As I turned to walk away from the door, I heard a key turn in the lock and a click as the door opened. I was too stunned for words when I saw Owen’s face appear from behind the door, his eyes red and his cheeks blotchy with what I could only assume were tears.
“I didn’t mean to hurt you,” I said as sincerely as I could, pleading with my eyes for Owen to forgive me.
“I know,” he replied quietly. “And I’m sorry for being such an idiot last night. If I hadn’t been so stupid we might not be here now.”
“You aren’t responsible for my actions,” I insisted.
“But I forced you into making a decision that you might not have otherwise made. At least let me say sorry for that.”
“Only if you’ll accept my apology for behaving like a spoilt brat and for yelling at you.”
“Deal,” Owen said, still a little tearful but trying to force the emotion back.
“Come here,” I said, pulling him into an awkward sort of hug, making him bend down to put his arms around me, his head resting on my shoulder. “I didn’t realise I would make you feel that way.”

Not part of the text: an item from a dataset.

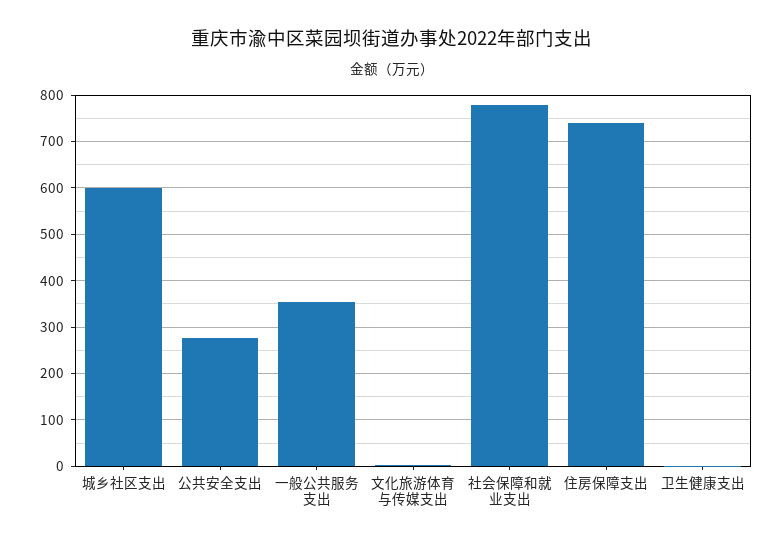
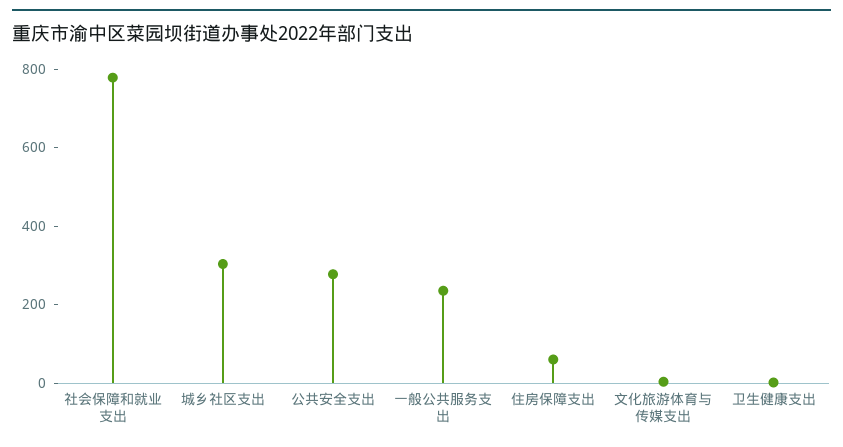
城乡社区支出: 600 -> 300
一般公共服务支出: 360 -> 250
住房保障支出: 740 -> 50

“I just thought, when we first met, that you liked me more than as a friend. I thought that if I- you know what, I don’t know what I thought. I just wanted you to like me as much as I like you.”
I felt my breath catch in my throat as the words poured out of Owen’s mouth. I’d had no idea he felt that way, at least not that intensely. I had no idea how to respond to that sort of emotion.
“I wish you had just told me,” I replied.
“Would it have changed anything?”
“I would have known not to get at you the way I did at Lily’s party. And I would have been able to say that I like you very much, Owen. Just not quite like that.”
Owen pulled away from me, his face looking decidedly more composed than when he had first stepped out of his room. His head was nodding slightly, as if he were agreeing with a silent voice. “I understand,” he finally said.
“Can we still be friends?”
“I’d like that,” he said, nodding vehemently.
“Good,” I replied, the awkwardness of the situation beginning to sink deeper in now that some of the other tension had gone. “I should probably get back to Pippa. God knows what Darren is talking to her about.” We both laughed nervously at that, each of us picturing Darren gesturing ecstatically with his arms in the way he usually did. “You want to come too? I was thinking of doing something special with Pippa for her visit, maybe something we all could do.”
“I’ll be with you in five minutes,” Owen said. “Just got to sort a few things out first.”
“OK then,” I said, nodding understandingly. “I’ll see you in the kitchen then.”